Apesar de o grupo de estruturas arquitetônicas, objetos e sons ter sido visto pela última vez em Londres há décadas, "ele influenciou gerações de artistas de instalações", diz o jornal.

"Oiticica é considerado um dos mais criativos artistas latino-americanos do pós-guerra", diz o artigo, que lembra que o artista chegou a viver por um tempo em Londres no final da década de 60.

O jornal Financial Times diz que a exposição do "inovador e singular" Oiticica, intitulada The Body of Colour ("O Corpo da Cor", em tradução livre) é o "auge extravagante do caso de amor da Tate Modern com a arte da América Latina".

Já o jornal The Times lamenta que a exposição do museu tenha, na visão da crítica de arte Rachel Campbell-Johnston, tolhido a obra do artista.

Esta pode ser uma amostra muito bem organizada, mas "prende e doma a visão do artista", diz a crítica.

"Oiticica queria que a cor fosse como um tipo de criatura selvagem. Mas aqui nós a vemos como um animal de zoológico em uma jaula de arte histórica."

A crítica afirma que os visitantes não podem mais mexer nos Bólidos (caixas coloridas com conchas e outros objetos) porque "são frágeis e preciosos demais"; não podem caminhar pelos labirintos (instalações de Oiticica) "porque podem danificá-los".

© Projeto Hélio Oiticica, Rio de Janeiro
Bólide intitulado 'Homenagem a Mondrian' por Oiticica (Foto: © Projeto Hélio Oiticica, Rio de Janeiro)

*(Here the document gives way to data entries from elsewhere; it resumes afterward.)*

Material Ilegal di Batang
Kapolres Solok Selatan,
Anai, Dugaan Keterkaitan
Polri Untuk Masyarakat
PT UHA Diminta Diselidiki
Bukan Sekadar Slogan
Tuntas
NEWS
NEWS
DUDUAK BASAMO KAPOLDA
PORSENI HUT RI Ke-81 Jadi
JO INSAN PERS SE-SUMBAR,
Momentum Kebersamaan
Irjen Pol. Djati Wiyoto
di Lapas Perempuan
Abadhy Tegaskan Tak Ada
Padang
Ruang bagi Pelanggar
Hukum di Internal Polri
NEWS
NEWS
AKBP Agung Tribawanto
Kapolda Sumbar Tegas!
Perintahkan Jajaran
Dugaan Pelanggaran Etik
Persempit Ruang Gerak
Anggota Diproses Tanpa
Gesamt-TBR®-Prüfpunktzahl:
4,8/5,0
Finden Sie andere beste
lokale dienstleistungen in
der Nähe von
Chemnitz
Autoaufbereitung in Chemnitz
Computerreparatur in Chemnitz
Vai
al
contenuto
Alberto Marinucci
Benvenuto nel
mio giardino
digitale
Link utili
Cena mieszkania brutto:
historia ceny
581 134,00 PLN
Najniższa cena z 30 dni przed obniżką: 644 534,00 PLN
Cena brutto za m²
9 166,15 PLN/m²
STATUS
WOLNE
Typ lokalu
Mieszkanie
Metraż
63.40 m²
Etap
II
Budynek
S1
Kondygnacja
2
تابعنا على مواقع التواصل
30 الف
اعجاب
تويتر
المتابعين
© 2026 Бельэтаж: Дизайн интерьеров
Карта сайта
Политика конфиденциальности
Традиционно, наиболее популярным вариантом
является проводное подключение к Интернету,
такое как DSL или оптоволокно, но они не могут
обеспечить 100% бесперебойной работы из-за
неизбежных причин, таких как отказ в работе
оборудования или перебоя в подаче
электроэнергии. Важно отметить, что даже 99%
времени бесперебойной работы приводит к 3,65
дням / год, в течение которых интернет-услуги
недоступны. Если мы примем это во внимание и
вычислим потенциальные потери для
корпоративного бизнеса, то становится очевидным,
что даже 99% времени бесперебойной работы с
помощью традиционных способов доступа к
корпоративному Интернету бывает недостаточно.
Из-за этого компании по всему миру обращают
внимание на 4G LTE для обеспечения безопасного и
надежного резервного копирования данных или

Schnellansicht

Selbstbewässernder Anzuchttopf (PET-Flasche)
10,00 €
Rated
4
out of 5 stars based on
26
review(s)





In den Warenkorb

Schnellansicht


"As capas na parede são como borboletas pregadas em uma caixa", diz a crítica do Times sobre os Parangolés - capas de cores vivas pintadas por Oiticica, morto em 1980.

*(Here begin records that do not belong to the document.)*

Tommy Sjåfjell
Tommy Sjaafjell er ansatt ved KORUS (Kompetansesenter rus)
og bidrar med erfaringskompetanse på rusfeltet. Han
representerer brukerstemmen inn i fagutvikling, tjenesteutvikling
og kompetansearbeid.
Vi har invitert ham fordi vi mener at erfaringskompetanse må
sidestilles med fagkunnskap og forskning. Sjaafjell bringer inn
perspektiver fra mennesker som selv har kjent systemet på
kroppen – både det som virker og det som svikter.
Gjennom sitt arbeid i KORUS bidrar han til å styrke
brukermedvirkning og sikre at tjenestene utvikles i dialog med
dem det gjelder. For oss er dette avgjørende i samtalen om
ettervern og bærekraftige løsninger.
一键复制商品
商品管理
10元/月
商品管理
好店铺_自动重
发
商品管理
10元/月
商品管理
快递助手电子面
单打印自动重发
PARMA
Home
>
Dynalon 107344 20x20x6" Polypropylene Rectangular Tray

"Mesmo que você nunca tenha se ligado nele antes (houve oportunidades esparsas, de uma mostra histórica em Londres na galeria Whitechapel em 1969 à mostra Tropicália no Centro Cultural Barbican no ano passado) você vai definitivamente achar muita de sua estética familiar. Este era um artista que tinha um entendimento completo do Modernismo - e mesmo assim levou seus parâmetros para áreas completamente novas."

A mostra "Hélio Oiticica: The Body of Colour" inclui mais de 150 obras, de 1955 em diante, e fica em cartaz até o dia 23 de setembro.